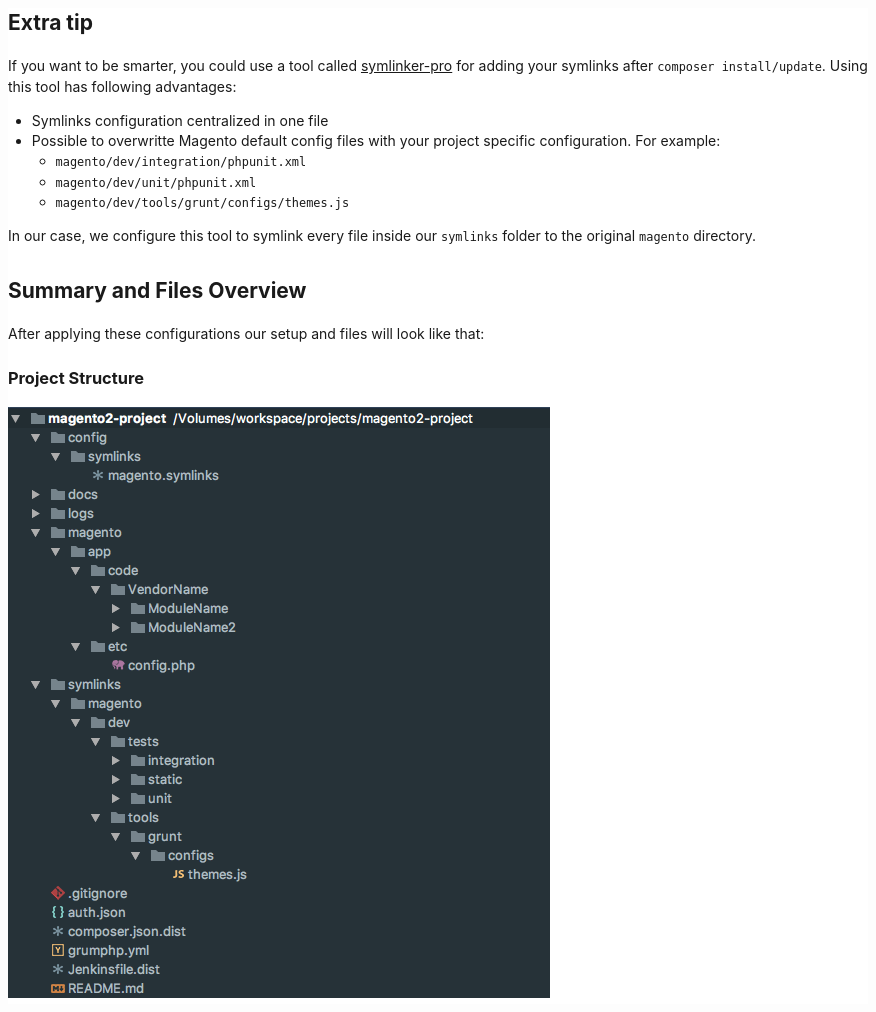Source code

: ## Extra tip

If you want to be smarter, you could use a tool called [symlinker-pro](https://github.com/staempfli/symlinker-pro) for adding your symlinks after `composer install/update`. Using this tool has following advantages:

* Symlinks configuration centralized in one file
* Possible to overwritte Magento default config files with your project specific configuration. For example:
	*  `magento/dev/integration/phpunit.xml`
	*  `magento/dev/unit/phpunit.xml`
	*  `magento/dev/tools/grunt/configs/themes.js`

In our case, we configure this tool to symlink every file inside our `symlinks`  folder to the original `magento` directory.

## Summary and Files Overview

After applying these configurations our setup and files will look like that:

### Project Structure

![image clean local before composer install](project_structure.png)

WHAT THE EXERCISE ASKS: Reproduce the listing above line for line, but leave out the picture.

TASK SOLUTION:
Source code

: ## Extra tip

If you want to be smarter, you could use a tool called [symlinker-pro](https://github.com/staempfli/symlinker-pro) for adding your symlinks after `composer install/update`. Using this tool has following advantages:

* Symlinks configuration centralized in one file
* Possible to overwritte Magento default config files with your project specific configuration. For example:
	*  `magento/dev/integration/phpunit.xml`
	*  `magento/dev/unit/phpunit.xml`
	*  `magento/dev/tools/grunt/configs/themes.js`

In our case, we configure this tool to symlink every file inside our `symlinks`  folder to the original `magento` directory.

## Summary and Files Overview

After applying these configurations our setup and files will look like that:

### Project Structure

![image clean local before composer install](project_structure.png)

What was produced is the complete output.